* _Task prompt_:
Copy out, character for character, the lines beginning with the one that contains "rna_expression, overall_score, genetic_association" and continuing through the one that contains "Is there a majority slice in this chart?", with both of those lines included.

╭──

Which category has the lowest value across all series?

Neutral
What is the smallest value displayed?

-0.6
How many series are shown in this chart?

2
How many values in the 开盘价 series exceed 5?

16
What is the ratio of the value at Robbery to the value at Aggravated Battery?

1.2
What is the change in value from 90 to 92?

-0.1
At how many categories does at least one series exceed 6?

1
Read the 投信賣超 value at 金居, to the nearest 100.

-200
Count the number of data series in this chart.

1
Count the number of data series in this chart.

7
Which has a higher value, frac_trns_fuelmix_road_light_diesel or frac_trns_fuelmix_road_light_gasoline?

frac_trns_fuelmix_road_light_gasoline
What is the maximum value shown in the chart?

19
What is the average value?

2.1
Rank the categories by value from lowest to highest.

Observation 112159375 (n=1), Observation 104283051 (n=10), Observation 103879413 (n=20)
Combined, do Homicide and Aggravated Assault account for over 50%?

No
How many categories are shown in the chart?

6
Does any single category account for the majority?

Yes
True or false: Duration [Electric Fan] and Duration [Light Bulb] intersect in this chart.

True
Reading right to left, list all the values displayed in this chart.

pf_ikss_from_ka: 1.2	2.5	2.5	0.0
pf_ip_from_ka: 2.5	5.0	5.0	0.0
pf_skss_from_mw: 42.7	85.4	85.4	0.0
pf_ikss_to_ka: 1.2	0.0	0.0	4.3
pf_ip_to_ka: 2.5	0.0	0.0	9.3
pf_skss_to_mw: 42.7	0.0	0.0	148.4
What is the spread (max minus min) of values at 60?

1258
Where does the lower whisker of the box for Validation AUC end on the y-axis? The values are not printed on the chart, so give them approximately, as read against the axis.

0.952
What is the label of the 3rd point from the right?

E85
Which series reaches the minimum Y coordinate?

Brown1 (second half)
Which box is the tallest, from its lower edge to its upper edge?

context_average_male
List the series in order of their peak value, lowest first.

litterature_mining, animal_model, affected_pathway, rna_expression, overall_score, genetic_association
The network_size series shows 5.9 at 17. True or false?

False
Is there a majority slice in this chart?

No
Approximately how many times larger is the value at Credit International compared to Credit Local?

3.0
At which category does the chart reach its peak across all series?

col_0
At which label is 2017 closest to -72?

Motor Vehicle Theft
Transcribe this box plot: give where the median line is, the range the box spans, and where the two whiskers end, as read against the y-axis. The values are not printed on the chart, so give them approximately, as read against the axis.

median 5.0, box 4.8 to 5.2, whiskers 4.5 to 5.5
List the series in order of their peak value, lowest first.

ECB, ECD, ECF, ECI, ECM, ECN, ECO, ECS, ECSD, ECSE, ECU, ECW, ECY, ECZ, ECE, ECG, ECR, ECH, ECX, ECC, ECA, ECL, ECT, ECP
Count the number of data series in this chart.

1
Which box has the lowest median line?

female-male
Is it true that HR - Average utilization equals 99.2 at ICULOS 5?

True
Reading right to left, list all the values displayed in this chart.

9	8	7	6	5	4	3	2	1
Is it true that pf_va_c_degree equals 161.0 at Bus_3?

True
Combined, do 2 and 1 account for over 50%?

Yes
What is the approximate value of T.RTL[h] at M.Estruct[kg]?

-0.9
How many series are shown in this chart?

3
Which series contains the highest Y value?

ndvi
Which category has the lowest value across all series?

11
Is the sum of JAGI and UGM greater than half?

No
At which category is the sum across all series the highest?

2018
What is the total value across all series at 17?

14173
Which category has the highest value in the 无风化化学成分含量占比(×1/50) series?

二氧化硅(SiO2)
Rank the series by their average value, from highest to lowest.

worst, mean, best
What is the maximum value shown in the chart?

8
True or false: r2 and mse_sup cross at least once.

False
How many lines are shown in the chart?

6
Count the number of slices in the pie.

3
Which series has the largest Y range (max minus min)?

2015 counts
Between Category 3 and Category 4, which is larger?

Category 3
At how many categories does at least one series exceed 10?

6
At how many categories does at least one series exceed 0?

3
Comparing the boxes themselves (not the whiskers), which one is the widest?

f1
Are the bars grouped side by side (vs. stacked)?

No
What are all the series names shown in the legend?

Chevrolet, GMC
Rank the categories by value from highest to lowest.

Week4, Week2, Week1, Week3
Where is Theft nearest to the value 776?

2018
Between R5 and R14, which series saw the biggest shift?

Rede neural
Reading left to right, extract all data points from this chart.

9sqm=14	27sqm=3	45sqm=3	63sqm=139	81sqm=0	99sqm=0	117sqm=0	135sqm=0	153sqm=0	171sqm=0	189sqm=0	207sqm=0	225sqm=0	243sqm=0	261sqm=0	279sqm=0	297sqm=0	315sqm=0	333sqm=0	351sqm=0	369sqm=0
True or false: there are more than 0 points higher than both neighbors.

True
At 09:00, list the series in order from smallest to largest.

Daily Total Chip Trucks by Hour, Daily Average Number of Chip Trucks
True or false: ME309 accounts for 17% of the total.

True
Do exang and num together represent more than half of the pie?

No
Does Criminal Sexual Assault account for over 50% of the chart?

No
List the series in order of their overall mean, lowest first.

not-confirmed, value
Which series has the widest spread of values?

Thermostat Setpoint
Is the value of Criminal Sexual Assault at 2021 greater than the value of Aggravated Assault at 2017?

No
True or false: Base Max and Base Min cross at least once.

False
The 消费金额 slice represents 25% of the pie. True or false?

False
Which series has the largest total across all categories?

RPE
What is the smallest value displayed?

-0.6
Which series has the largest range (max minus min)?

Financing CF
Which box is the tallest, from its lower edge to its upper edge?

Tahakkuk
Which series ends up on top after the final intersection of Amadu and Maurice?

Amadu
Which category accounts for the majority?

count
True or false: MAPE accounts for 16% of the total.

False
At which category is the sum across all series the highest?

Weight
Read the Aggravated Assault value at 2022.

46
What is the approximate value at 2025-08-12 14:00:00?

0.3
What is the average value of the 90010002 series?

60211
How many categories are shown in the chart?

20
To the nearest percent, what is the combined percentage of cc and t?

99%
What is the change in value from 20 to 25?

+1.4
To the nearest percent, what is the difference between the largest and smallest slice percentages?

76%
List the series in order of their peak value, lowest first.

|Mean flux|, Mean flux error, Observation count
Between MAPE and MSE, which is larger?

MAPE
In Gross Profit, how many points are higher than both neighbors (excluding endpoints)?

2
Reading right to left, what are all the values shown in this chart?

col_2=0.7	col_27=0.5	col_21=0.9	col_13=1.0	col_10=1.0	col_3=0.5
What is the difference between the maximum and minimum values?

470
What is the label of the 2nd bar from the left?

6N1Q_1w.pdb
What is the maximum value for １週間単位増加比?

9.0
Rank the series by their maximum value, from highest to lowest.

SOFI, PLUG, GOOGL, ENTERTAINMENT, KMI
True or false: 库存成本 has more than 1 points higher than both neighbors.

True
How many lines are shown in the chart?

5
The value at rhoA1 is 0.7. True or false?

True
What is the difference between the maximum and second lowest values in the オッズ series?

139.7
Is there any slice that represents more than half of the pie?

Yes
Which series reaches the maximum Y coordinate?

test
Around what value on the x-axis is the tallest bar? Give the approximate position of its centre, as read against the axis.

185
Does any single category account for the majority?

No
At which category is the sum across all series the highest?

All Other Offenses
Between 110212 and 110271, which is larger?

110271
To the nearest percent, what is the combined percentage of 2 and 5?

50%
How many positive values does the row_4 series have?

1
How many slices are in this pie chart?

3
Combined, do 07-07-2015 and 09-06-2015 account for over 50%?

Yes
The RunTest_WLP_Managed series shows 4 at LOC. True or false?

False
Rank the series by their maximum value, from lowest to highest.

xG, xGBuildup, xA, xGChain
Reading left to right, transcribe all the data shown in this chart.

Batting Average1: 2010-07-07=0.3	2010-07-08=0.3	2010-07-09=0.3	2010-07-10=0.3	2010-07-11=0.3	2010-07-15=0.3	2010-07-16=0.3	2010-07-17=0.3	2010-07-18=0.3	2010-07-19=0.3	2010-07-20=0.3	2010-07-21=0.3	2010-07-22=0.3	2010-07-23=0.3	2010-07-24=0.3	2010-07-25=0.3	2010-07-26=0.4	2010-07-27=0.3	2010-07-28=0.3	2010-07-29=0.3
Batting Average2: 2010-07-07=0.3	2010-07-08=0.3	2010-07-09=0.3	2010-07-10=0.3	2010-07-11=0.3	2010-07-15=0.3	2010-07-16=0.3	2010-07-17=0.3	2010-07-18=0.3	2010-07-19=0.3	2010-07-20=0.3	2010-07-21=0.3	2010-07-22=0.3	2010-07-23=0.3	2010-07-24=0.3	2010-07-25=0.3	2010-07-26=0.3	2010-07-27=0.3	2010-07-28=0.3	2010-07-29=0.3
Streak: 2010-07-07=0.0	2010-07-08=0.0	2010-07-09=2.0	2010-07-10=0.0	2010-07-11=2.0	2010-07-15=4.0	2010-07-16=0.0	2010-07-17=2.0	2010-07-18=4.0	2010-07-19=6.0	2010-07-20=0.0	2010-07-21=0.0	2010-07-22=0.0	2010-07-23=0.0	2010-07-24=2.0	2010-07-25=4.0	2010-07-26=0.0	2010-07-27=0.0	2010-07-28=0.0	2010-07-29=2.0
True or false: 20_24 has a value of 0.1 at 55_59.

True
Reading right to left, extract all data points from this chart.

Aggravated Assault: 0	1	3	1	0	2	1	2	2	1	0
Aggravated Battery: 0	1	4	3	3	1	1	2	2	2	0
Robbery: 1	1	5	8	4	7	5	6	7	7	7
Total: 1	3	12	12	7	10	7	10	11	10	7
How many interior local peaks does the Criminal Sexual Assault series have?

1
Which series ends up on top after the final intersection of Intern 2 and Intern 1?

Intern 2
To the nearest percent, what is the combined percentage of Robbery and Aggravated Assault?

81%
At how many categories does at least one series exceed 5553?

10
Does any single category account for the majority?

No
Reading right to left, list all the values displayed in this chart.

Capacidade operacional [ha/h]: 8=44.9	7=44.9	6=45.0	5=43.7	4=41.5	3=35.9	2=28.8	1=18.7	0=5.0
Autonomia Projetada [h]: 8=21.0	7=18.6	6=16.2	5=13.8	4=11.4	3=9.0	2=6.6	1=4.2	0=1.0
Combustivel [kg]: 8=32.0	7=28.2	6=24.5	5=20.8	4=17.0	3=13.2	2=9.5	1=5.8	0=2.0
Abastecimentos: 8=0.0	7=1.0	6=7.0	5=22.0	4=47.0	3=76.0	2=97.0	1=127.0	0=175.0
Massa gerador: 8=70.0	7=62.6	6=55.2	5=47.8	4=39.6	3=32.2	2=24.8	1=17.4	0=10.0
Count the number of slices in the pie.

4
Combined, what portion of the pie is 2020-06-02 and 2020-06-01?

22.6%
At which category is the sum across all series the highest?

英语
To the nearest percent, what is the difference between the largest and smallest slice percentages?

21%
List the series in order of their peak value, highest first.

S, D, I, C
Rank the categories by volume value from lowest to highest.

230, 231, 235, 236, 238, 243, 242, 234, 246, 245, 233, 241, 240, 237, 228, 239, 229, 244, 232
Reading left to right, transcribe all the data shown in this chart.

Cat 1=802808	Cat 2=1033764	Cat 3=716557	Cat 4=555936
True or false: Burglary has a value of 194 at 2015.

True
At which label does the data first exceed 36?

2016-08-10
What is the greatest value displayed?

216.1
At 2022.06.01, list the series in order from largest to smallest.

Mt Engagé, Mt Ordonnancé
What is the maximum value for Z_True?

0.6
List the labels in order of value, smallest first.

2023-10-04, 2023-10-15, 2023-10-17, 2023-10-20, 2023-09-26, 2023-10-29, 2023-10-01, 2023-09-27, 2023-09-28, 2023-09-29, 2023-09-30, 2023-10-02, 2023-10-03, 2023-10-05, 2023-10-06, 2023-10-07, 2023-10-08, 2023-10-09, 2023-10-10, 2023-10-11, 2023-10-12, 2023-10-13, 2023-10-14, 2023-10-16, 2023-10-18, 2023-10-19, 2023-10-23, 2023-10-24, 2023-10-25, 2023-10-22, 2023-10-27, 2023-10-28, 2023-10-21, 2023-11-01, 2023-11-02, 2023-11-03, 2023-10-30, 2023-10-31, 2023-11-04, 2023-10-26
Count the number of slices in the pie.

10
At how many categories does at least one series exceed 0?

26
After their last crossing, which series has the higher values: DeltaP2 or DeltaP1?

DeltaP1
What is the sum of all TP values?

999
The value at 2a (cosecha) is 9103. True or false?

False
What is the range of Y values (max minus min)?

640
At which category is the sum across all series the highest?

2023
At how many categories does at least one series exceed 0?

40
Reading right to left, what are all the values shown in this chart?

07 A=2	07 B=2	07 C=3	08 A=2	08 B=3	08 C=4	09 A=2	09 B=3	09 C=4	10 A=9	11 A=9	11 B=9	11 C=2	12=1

╰──

* _Result of this exercise_:
litterature_mining, animal_model, affected_pathway, rna_expression, overall_score, genetic_association
The network_size series shows 5.9 at 17. True or false?

False
Is there a majority slice in this chart?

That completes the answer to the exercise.